With a successful vaccine roll out and boasters jabs in the UK, the first full in person conferences have been taking place again. In the last two weeks I have attended two; of course, the virus does know about conferences so I was still wearing a face mask, even though the restrictions have been lifted. Face to face conversations (no hand shaking, and I think we should stay that way – who wants any cold or illness) were nearly all about the pandemic and the war in Ukraine. On top of the pointless horror of the war, we have all become acutely aware that much of our drug discovery efforts have become dependent on chemistry performed in Ukraine and Russia. Building blocks, libraries and compound synthesis from Enamine have been a critical part of the Covid Moonshot effort (see other articles). Nonetheless it was good to see people again.
On a positive note, here are a few highlights from the two conferences I attended:
SMR SCI Experimental and in silico approaches to target selection and tractability for drug discovery
Monday 21st March
The Francis Crick Institute, London
This conference focussed on finding new targets and then, once found, turning these undruggable targets into druggable. I am struck at how much this field has progressed and it is clear that no single technique fits the bill. This is not a surprise to any of us in the med chem field, perhaps an AI system that helps us pick the right technique first time would be good idea? Very positively the industry has pointed the ship at attacking complex protein interactions. The talk from Dr. Lyn Jones (Targeted covalent inhibitors and molecular superglues) found small molecule ‘inhibitors / modulators’ of a tri-complex of proteins. A fairly new term in the industry is ‘molecular glue’, this looks like a good example. As I understand the molecule holds the three proteins together and stopped them entering the active state. If you asked me to ‘design’ a ‘molecular glue’ I would have no idea how to do it – currently I think in this game you will be pleased to have some chemical matter to start with, no matter ‘how’ it works – that would be a retrospective piece of analysis.
I thought the best talk of the day was:
Adapting to a changing portfolio landscape: an industry perspective of experimental approaches to assess target tractability and hit finding
Ian Storer, AZ, Cambridge, UK
Ian covered AZ efforts in new modalities of drug finding, which I think could be everything except running a high-through put screening. On another personally note, and this talk supports it, I think high-through put screening is dead. To be more precise, the days of screening millions of compounds (one per well) is over. It is expensive, time consuming and it only find hits for target classes that you already know about. I will sell my shares in any large pharma that is still doing this in 5 years’ time, and continuing to do this ensures any new drug will be fifth or worst to the clinic. AZ have embraced combined techniques of fragment screening, black box, high content screening, DNA encoded libraries and the likes of protein degradation, in work flows to find new hit matter. The most interesting part of the talk was the use of 19F NMR for affinity screening with fluorine containing fragments mixed in cocktails of up to ninety (yes 90). This enabled a fragment screen to be performed in a couple of days.

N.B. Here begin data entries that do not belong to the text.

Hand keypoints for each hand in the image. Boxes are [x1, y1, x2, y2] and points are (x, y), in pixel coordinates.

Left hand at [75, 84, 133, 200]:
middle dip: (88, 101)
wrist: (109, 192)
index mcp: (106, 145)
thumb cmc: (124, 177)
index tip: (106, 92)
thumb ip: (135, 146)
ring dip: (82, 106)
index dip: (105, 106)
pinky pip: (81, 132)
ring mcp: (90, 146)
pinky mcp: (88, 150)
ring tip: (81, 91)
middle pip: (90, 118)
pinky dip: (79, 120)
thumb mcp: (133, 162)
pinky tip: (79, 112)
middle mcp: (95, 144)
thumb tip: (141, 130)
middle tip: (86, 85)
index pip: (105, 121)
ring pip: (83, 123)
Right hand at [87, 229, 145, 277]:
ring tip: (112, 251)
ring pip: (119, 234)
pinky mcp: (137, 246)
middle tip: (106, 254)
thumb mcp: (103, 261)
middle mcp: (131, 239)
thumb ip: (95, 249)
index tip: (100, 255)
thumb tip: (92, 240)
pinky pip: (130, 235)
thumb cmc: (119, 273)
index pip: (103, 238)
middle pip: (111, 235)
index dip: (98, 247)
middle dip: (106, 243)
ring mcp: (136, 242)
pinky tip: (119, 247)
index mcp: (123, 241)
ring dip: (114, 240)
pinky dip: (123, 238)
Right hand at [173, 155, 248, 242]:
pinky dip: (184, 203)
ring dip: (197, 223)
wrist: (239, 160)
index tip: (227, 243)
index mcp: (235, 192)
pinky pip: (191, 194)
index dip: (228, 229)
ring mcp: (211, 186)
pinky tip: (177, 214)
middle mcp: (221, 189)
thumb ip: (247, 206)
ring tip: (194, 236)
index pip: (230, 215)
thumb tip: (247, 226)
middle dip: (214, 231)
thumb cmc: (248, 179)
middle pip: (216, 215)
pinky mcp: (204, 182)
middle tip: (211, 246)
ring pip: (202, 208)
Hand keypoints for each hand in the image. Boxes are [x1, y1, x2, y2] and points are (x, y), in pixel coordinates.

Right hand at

Monday 28th / Tuesday 29th March
Churchill College Cambridge
A week later I attended Fragments which overlapped with ‘target selection and tractability’ conference to some degree. Throughout the two days the talks were excellent and the venue was full of exhibitors, keen to tell you how they had constructed their fragment library.
For me the highlight of the conference was:
Fragments: Impact, Lessons and What’s Next?

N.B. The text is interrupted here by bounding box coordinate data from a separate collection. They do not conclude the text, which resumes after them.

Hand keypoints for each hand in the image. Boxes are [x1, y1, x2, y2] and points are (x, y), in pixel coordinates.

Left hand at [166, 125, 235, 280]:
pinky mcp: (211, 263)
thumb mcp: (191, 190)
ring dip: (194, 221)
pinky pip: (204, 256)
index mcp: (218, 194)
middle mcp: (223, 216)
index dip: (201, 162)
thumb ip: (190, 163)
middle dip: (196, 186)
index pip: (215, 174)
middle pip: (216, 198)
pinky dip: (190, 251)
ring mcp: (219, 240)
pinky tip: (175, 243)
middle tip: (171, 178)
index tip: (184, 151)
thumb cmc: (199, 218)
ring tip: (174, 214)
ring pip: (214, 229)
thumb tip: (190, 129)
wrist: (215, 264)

Roderick Hubbard, University of York and Vernalis
Working with HitGen, a DNA tagged library of fragments was screened using their technology with the added step of illuminating the mixture with UV light. Each fragment is actually joined to the DNA tag by a flexible linked of varying length with a central diazo group. The UV light activates the diazo group, generating a carbene which binds to the protein. This step converts a weakly binding fragment into a covalently bound compound and effectively binds the DNA tag to the protein. HitGen’s methods for separation and de-convulsion yields the list of fragment hits. At first this seems like the opposite of giant DNA encoded libraries, but a key part is the variation in diazo linker lengths required for optimal placement of transient carbene. So, with 1000 fragment multiplied by 2 combinations of linker length the library size grows, even so it is still smaller than the ‘usual’ billions of molecules in a DEL.